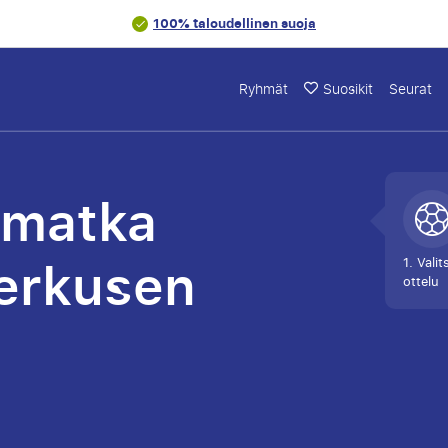
100% taloudellinen suoja
Ryhmät
Suosikit
Seurat
omatka
erkusen
1. Valit
ottelu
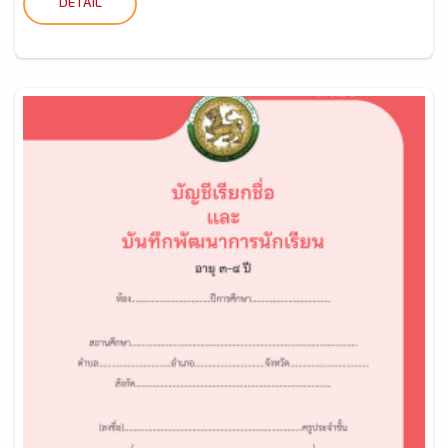
DETAIL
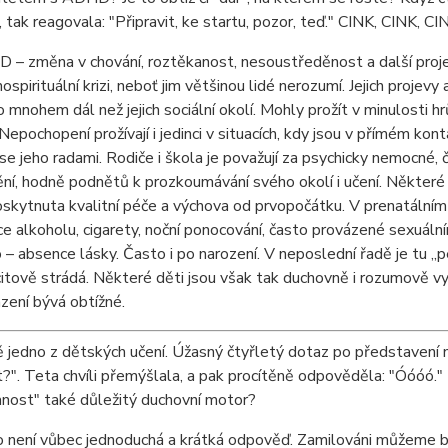
 tak reagovala: "Připravit, ke startu, pozor, teď." CINK, CINK, CI
– změna v chování, roztěkanost, nesoustředěnost a další projevy.
hospirituální krizi, neboť jim většinou lidé nerozumí. Jejich proje
o mnohem dál než jejich sociální okolí. Mohly prožít v minulosti 
 Nepochopení prožívají i jedinci v situacích, kdy jsou v přímém ko
í se jeho radami. Rodiče i škola je považují za psychicky nemocné, 
í, hodně podnětů k prozkoumávání svého okolí i učení. Některé d
skytnuta kvalitní péče a výchova od prvopočátku. V prenatálním 
 alkoholu, cigarety, noční ponocování, často provázené sexuálními
 – absence lásky. Často i po narození. V neposlední řadě je tu „p
itově strádá. Některé děti jsou však tak duchovně i rozumově vyspě
azení bývá obtížné.
 jedno z dětských učení. Úžasný čtyřletý dotaz po představení na
?". Teta chvíli přemýšlala, a pak procítěně odpověděla: "Óóóó." 
nost" také důležitý duchovní motor?
 není vůbec jednoduchá a krátká odpověď. Zamilováni můžeme být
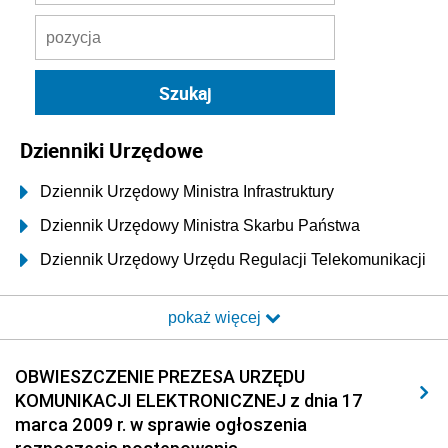
Dzienniki Urzędowe
Dziennik Urzędowy Ministra Infrastruktury
Dziennik Urzędowy Ministra Skarbu Państwa
Dziennik Urzędowy Urzędu Regulacji Telekomunikacji
i Poczty
pokaż więcej
Dziennik Urzędowy Ministra Transportu i Budownictwa
Dziennik Urzędowy Urzędu Komunikacji
OBWIESZCZENIE PREZESA URZĘDU
Elektronicznej
KOMUNIKACJI ELEKTRONICZNEJ z dnia 17
2026
marca 2009 r. w sprawie ogłoszenia
2025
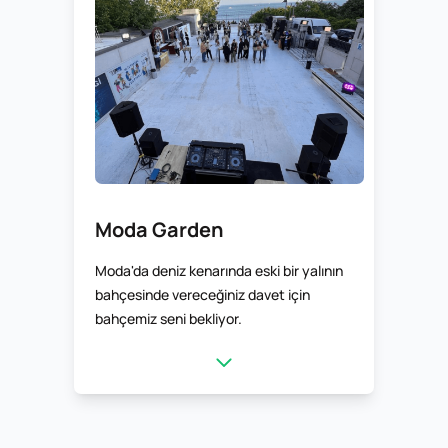
Moda Garden
Moda'da deniz kenarında eski bir yalının
bahçesinde vereceğiniz davet için
bahçemiz seni bekliyor.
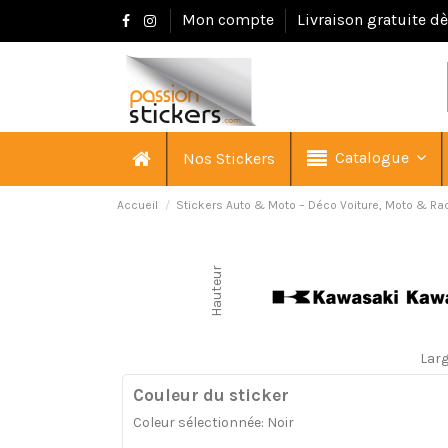
Mon compte
Livraison gratuite d
Catalogue
Nos Stickers
Accueil
Stickers Auto & Moto – Déco Voiture, Moto & Ra
Hauteur
Lar
Couleur du sticker
Coleur sélectionnée: Noir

◇ ◇ ◇ ◇

● **WHAT YOU SHOULD DO**:
Count how many lines in the entries hold "Stickers" and reply with that number alone.

● **REPLY TO THE TASK**:
2